Celles d'entre nous qui vivaient ces jours-ci confinés dans leurs familles ont redécouvert la valeur de l'Église domestique, la force des racines et la portée missionnaire de chaque geste. Nous avons appris à être et à construire une communauté d'une autre manière : les réunions virtuelles et gratuites, les prières partagées sur les plateformes, les célébrations et les festivités en ligne se multiplient. C'est à nous de partager notre temps entre le travail domestique, le télétravail, la pastorale en ligne, une autre façon de prier...

Il y a des moments très difficiles à venir. Nous avons de longues réunions virtuelles pour réfléchir avec nos collaborateurs à la manière de faire en sorte que l'impact sur la vie des familles de nos œuvres ne soit pas trop dévastateur. Nouvelles politiques salariales, nouvelles formes de solidarité. Il y a déjà 35% de chômeurs dans notre pays avec cette crise qui, pour ne rien arranger, a vu le prix du pétrole tomber à -38$ ! Désolant pour un Equateur qui vit de la production de pétrole.

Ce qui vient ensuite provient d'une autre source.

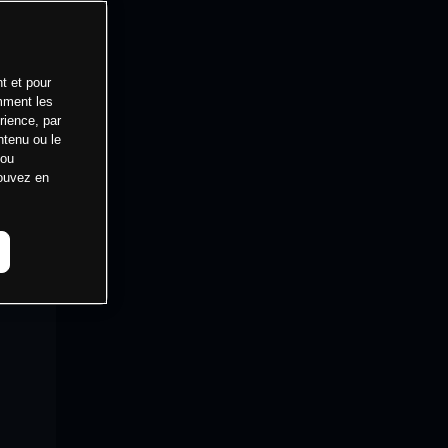
t et pour
mment les
rience, par
ntenu ou le
 ou
pouvez en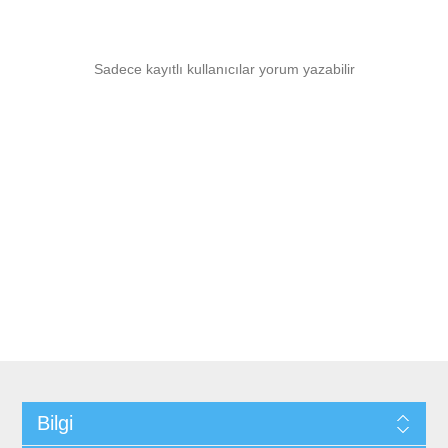
Sadece kayıtlı kullanıcılar yorum yazabilir
Bilgi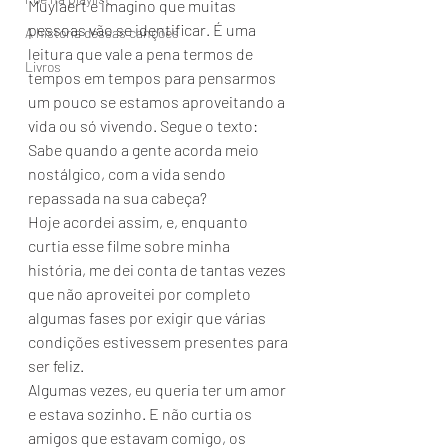
Muylaert e imagino que muitas 
pessoas vão se identificar. É uma 
A história dessas canções
leitura que vale a pena termos de 
Livros
tempos em tempos para pensarmos 
um pouco se estamos aproveitando a 
vida ou só vivendo. Segue o texto: 
Sabe quando a gente acorda meio 
nostálgico, com a vida sendo 
repassada na sua cabeça? 
Hoje acordei assim, e, enquanto 
curtia esse filme sobre minha 
história, me dei conta de tantas vezes 
que não aproveitei por completo 
algumas fases por exigir que várias 
condições estivessem presentes para 
ser feliz. 
Algumas vezes, eu queria ter um amor 
e estava sozinho. E não curtia os 
amigos que estavam comigo, os 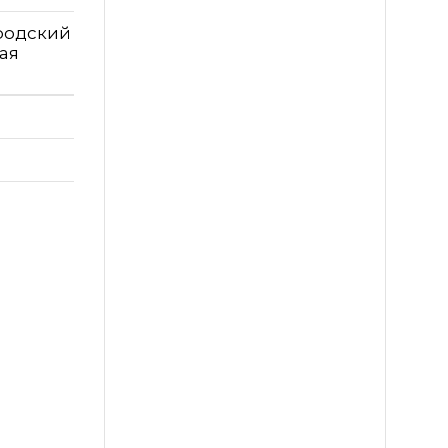
ородский
ая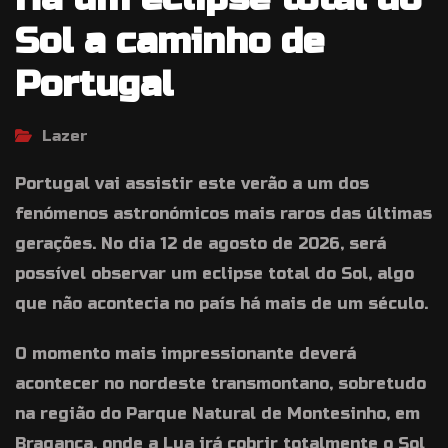
Sol a caminho de
Portugal
Lazer
Portugal vai assistir este verão a um dos
fenómenos astronómicos mais raros das últimas
gerações. No dia 12 de agosto de 2026, será
possível observar um eclipse total do Sol, algo
que não acontecia no país há mais de um século.
O momento mais impressionante deverá
acontecer no nordeste transmontano, sobretudo
na região do Parque Natural de Montesinho, em
Bragança, onde a Lua irá cobrir totalmente o Sol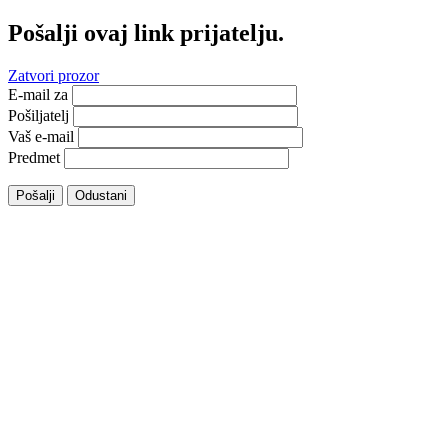
Pošalji ovaj link prijatelju.
Zatvori prozor
E-mail za
Pošiljatelj
Vaš e-mail
Predmet
Pošalji
Odustani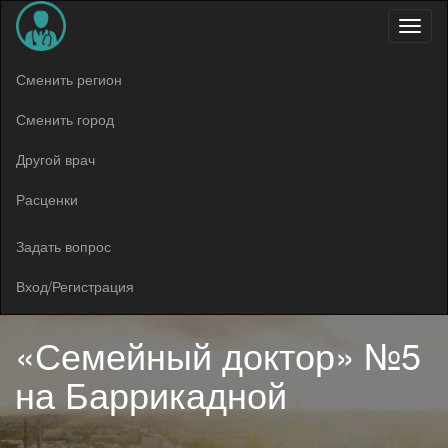
Меню
Сменить регион
Сменить город
Другой врач
Расценки
Задать вопрос
Вход/Регистрация
«Семейный доктор» №5
на Баррикадной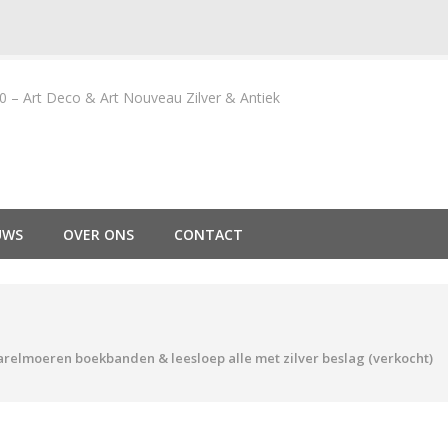
– Art Deco & Art Nouveau Zilver & Antiek
UWS
OVER ONS
CONTACT
relmoeren boekbanden & leesloep alle met zilver beslag (verkocht)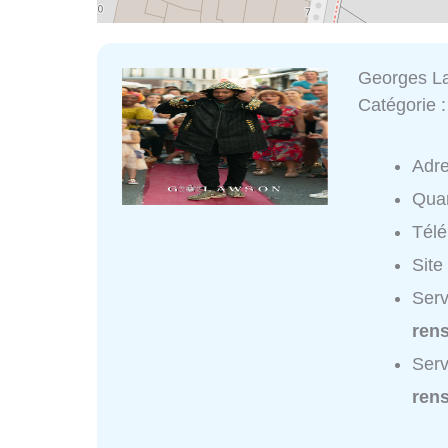
Georges L
Catégorie 
Adr
Quar
Tél
Site
Serv
ren
Serv
ren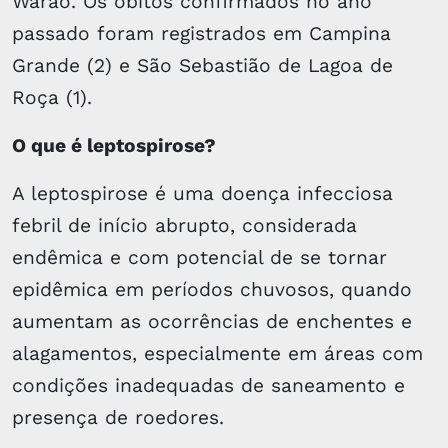
Warao. Os óbitos confirmados no ano
passado foram registrados em Campina
Grande (2) e São Sebastião de Lagoa de
Roça (1).
O que é leptospirose?
A leptospirose é uma doença infecciosa
febril de início abrupto, considerada
endêmica e com potencial de se tornar
epidêmica em períodos chuvosos, quando
aumentam as ocorrências de enchentes e
alagamentos, especialmente em áreas com
condições inadequadas de saneamento e
presença de roedores.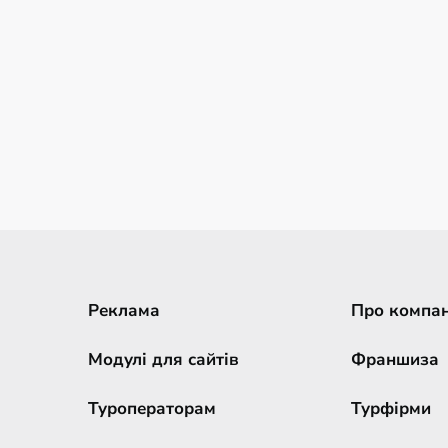
Реклама
Про компа
Модулі для сайтів
Франшиза
Туроператорам
Турфірми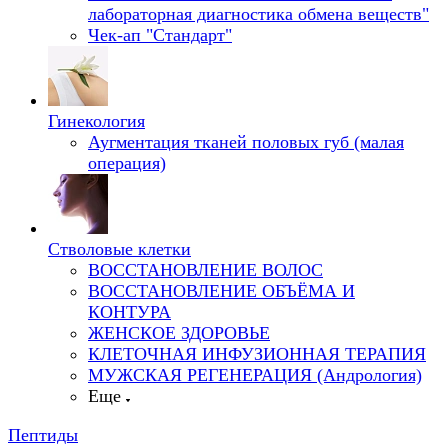
лабораторная диагностика обмена веществ"
Чек-ап "Стандарт"
Гинекология
Аугментация тканей половых губ (малая
операция)
Стволовые клетки
ВОССТАНОВЛЕНИЕ ВОЛОС
ВОССТАНОВЛЕНИЕ ОБЪЁМА И
КОНТУРА
ЖЕНСКОЕ ЗДОРОВЬЕ
КЛЕТОЧНАЯ ИНФУЗИОННАЯ ТЕРАПИЯ
МУЖСКАЯ РЕГЕНЕРАЦИЯ (Андрология)
Еще
Пептиды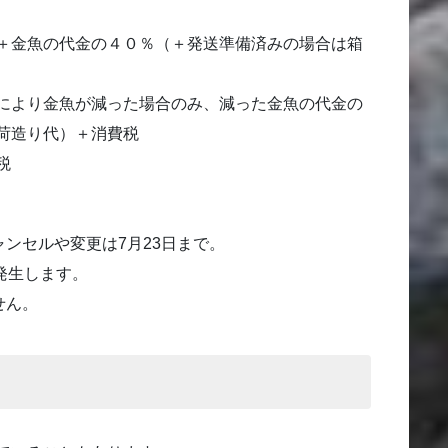
＋金魚の代金の４０％（＋発送準備済みの場合は箱
により金魚が減った場合のみ、減った金魚の代金の
荷造り代）＋消費税
税
ャンセルや変更は7月23日まで。
が発生します。
せん。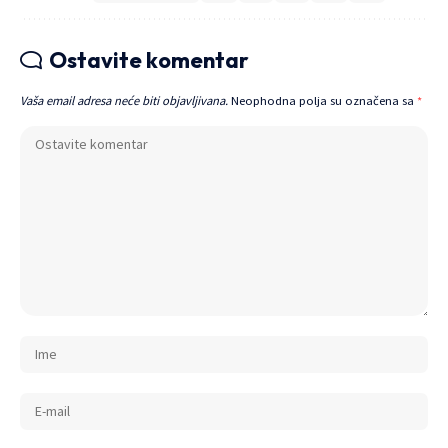
Ostavite komentar
Vaša email adresa neće biti objavljivana.
Neophodna polja su označena sa
*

Je termine cette histoire - probablement très similaire à ce que vivent nos sœurs sous d'autres latitudes - par une anecdote familiale :

"Nous avons eu besoin de sortir et d'être en contact avec les gens de la région. Nous n'avons pas pu le faire parce que nous étions très réduites et parce que la composition de la communauté ne le permettait pas. Mais le Seigneur nous a donné le don de rencontrer les familles des personnes touchées, les plus pauvres et les voisins d'une manière très libre et particulière que la communauté a lue comme providentielle. C'était comme une manne dans le désert. La bonté de Dieu nous est venue à travers un avocatier ! - planté par Cécile, notre sœur fondatrice, missionnaire toute sa vie sur notre terre. C'était la première fois qu'il portait ses fruits et il était tard parce que le temps pour lui était passé. Chaque jour, nous en avons récolté une partie pour nous et pour partager.

Cela nous a donné une raison d'ouvrir nos portes et d'être plus proches de la situation de détresse et de besoin que beaucoup de gens traversent. Nous avons commencé à appeler les voisins, les personnes que nous savons dans le besoin, les convalescents, pour qu'ils partagent avec nous, puisque les médecins le prescrivent aux personnes atteintes de covid19 pour reconstituer leur PH. Nous les appelons, nous leur laissons les délicieux fruits à la porte et ils entrent et nous laissent une petite chose. C'est un très bel échange, à distance, oui, mais très significatif..."

Nous terminons par ces mots de D. Aleixandre rscj, qui expriment une grande partie de ce que nous vivons : "Oui, nous avons appris un peu plus, à ne pas séparer Dieu de la vie elle-même, à ne pas désirer d'apothéose en dehors de notre vie quotidienne, nous commençons à comprendre ce qu'est l'Incarnation. Nous sommes, comme Nicodème, en train de renaître".